Two people were arrested on Sunday morning at the entrance to the Musée d’Orsay in Paris, suspected of having attempted to damage classified property. The two people were arrested on Sunday around 11:30 a.m. and placed in police custody, as part of a preliminary investigation opened for “attempted destruction of cultural property during a meeting,” said the Paris prosecutor’s office.
According to our information, they wanted to spray the painting “Les Coquelicots” by Claude Monet.
Two men in police custody
The two individuals were “in possession of a white liquid, glue and a viscous whitish mixture, and were wearing flocked t-shirts Food response », an environmentalist movement, specifies a Source close to the matter.
According to our information, the defendants are two men, aged 32 and 23. They were spotted by plainclothes police officers wearing “Police” armbands outside the museum. The agents then entered the cultural enclosure to check them at the security gates.

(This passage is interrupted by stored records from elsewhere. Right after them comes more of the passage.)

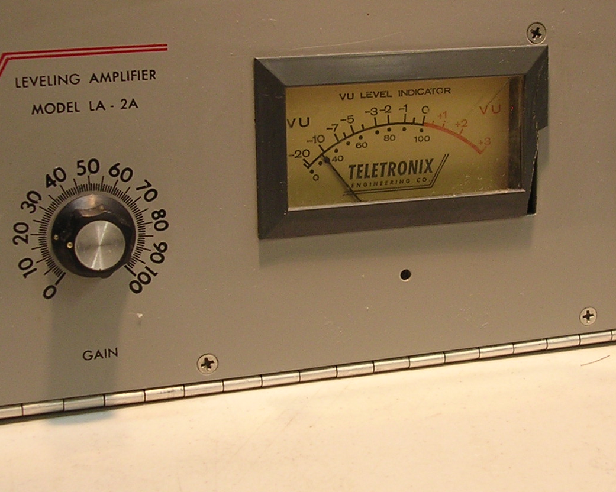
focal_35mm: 73
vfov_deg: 20.9
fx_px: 1330
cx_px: 348
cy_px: 203
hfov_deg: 26.0
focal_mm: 5.8
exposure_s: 1/8.4
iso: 100
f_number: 2.8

It was during the palpation that they discovered a transparent sachet filled with white liquid. One of the two suspects also carried a “rolled up paper resembling a painting of red poppies” in his backpack.

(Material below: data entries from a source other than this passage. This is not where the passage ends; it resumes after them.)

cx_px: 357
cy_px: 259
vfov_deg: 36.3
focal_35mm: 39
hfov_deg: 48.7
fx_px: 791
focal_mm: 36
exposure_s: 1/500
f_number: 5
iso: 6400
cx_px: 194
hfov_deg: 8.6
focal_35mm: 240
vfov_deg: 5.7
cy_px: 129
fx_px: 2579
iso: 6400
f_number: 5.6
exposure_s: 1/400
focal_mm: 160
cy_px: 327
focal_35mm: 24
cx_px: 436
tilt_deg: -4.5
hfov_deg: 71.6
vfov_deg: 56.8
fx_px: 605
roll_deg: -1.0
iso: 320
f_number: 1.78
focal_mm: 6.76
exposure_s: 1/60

People already known to the courts
According to this Source, these two people are “already known for previous acts of obstructing traffic”. “At this stage, the so-called membership of the movement Food response is not confirmed,” qualified the public prosecutor. The investigations are entrusted to the police station of the 14th arrondissement of the capital.

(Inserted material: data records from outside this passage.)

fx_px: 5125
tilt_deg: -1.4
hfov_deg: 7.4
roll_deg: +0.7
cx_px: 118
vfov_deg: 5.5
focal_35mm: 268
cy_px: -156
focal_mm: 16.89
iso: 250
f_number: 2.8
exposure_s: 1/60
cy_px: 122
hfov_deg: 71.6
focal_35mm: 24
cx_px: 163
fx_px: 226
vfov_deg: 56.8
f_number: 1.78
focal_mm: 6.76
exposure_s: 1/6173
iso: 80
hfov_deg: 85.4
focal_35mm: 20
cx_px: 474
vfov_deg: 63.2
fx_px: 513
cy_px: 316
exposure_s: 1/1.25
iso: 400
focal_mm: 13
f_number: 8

The Food Response movement (formerly Last Renovation) had made headlines in recent months, by spraying soup on the window in front of “The Mona Lisa” in January and then Claude Monet’s painting, Spring, in February at the Museum of Fine Arts in Lyon.
This means of action has already been used in several museums around the world. In October 2022, two young women presenting themselves as ecological activists opposing any new oil project threw the contents of two cans of tomato soup onto one of the most famous paintings in the world, “The Sunflowers” by Van Gogh, exhibited at the National Gallery in London.
VIDEO – “The Sunflowers”, Van Gogh’s masterpiece, doused in tomato soup
Riposte Alimentaire activists, presenting themselves as a civil resistance collective founded in July 2022, also carry out symbolic actions outside museums. In February, they blocked Avenue de la Grande-Armée in Paris to protest against government cuts in the budget devoted to the thermal renovation of buildings.